[Problem statement]
Copy each of the following rows line for line, keeping every character and line break unchanged.

------------

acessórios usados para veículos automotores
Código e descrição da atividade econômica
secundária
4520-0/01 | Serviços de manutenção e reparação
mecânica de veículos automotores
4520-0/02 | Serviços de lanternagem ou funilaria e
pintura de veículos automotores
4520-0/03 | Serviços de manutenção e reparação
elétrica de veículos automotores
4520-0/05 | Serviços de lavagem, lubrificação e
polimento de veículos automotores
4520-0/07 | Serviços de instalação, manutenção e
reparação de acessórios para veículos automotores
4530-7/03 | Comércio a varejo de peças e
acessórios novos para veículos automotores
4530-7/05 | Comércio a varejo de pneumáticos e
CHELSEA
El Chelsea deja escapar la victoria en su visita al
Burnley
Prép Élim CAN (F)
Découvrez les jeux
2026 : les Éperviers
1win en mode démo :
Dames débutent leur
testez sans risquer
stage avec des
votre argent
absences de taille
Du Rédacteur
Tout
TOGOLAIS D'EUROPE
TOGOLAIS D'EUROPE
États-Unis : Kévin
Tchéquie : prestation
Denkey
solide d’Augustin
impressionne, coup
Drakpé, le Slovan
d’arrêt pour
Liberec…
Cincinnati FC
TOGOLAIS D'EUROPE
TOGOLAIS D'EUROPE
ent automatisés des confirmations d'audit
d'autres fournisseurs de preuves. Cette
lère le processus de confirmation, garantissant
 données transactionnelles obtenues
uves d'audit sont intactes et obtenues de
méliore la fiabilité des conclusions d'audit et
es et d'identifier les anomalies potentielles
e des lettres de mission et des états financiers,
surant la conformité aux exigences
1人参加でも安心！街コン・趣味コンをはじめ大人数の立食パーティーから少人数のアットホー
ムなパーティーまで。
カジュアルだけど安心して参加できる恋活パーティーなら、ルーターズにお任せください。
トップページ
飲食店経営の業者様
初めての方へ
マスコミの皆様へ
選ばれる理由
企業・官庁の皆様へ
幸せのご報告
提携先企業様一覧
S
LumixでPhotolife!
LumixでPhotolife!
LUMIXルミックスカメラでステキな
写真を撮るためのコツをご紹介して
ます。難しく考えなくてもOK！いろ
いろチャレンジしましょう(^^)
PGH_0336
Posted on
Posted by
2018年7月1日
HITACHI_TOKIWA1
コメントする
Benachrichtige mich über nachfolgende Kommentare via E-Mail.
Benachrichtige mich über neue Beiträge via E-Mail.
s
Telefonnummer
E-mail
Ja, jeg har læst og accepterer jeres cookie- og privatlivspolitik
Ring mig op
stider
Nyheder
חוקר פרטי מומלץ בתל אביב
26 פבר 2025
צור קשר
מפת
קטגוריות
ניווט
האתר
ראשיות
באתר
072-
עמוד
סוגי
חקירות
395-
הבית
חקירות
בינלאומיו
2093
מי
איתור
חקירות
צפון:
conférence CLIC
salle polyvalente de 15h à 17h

------------

[Result below]
acessórios usados para veículos automotores
Código e descrição da atividade econômica
secundária
4520-0/01 | Serviços de manutenção e reparação
mecânica de veículos automotores
4520-0/02 | Serviços de lanternagem ou funilaria e
pintura de veículos automotores
4520-0/03 | Serviços de manutenção e reparação
elétrica de veículos automotores
4520-0/05 | Serviços de lavagem, lubrificação e
polimento de veículos automotores
4520-0/07 | Serviços de instalação, manutenção e
reparação de acessórios para veículos automotores
4530-7/03 | Comércio a varejo de peças e
acessórios novos para veículos automotores
4530-7/05 | Comércio a varejo de pneumáticos e
CHELSEA
El Chelsea deja escapar la victoria en su visita al
Burnley
Prép Élim CAN (F)
Découvrez les jeux
2026 : les Éperviers
1win en mode démo :
Dames débutent leur
testez sans risquer
stage avec des
votre argent
absences de taille
Du Rédacteur
Tout
TOGOLAIS D'EUROPE
TOGOLAIS D'EUROPE
États-Unis : Kévin
Tchéquie : prestation
Denkey
solide d’Augustin
impressionne, coup
Drakpé, le Slovan
d’arrêt pour
Liberec…
Cincinnati FC
TOGOLAIS D'EUROPE
TOGOLAIS D'EUROPE
ent automatisés des confirmations d'audit
d'autres fournisseurs de preuves. Cette
lère le processus de confirmation, garantissant
 données transactionnelles obtenues
uves d'audit sont intactes et obtenues de
méliore la fiabilité des conclusions d'audit et
es et d'identifier les anomalies potentielles
e des lettres de mission et des états financiers,
surant la conformité aux exigences
1人参加でも安心！街コン・趣味コンをはじめ大人数の立食パーティーから少人数のアットホー
ムなパーティーまで。
カジュアルだけど安心して参加できる恋活パーティーなら、ルーターズにお任せください。
トップページ
飲食店経営の業者様
初めての方へ
マスコミの皆様へ
選ばれる理由
企業・官庁の皆様へ
幸せのご報告
提携先企業様一覧
S
LumixでPhotolife!
LumixでPhotolife!
LUMIXルミックスカメラでステキな
写真を撮るためのコツをご紹介して
ます。難しく考えなくてもOK！いろ
いろチャレンジしましょう(^^)
PGH_0336
Posted on
Posted by
2018年7月1日
HITACHI_TOKIWA1
コメントする
Benachrichtige mich über nachfolgende Kommentare via E-Mail.
Benachrichtige mich über neue Beiträge via E-Mail.
s
Telefonnummer
E-mail
Ja, jeg har læst og accepterer jeres cookie- og privatlivspolitik
Ring mig op
stider
Nyheder
חוקר פרטי מומלץ בתל אביב
26 פבר 2025
צור קשר
מפת
קטגוריות
ניווט
האתר
ראשיות
באתר
072-
עמוד
סוגי
חקירות
395-
הבית
חקירות
בינלאומיו
2093
מי
איתור
חקירות
צפון:
conférence CLIC
salle polyvalente de 15h à 17h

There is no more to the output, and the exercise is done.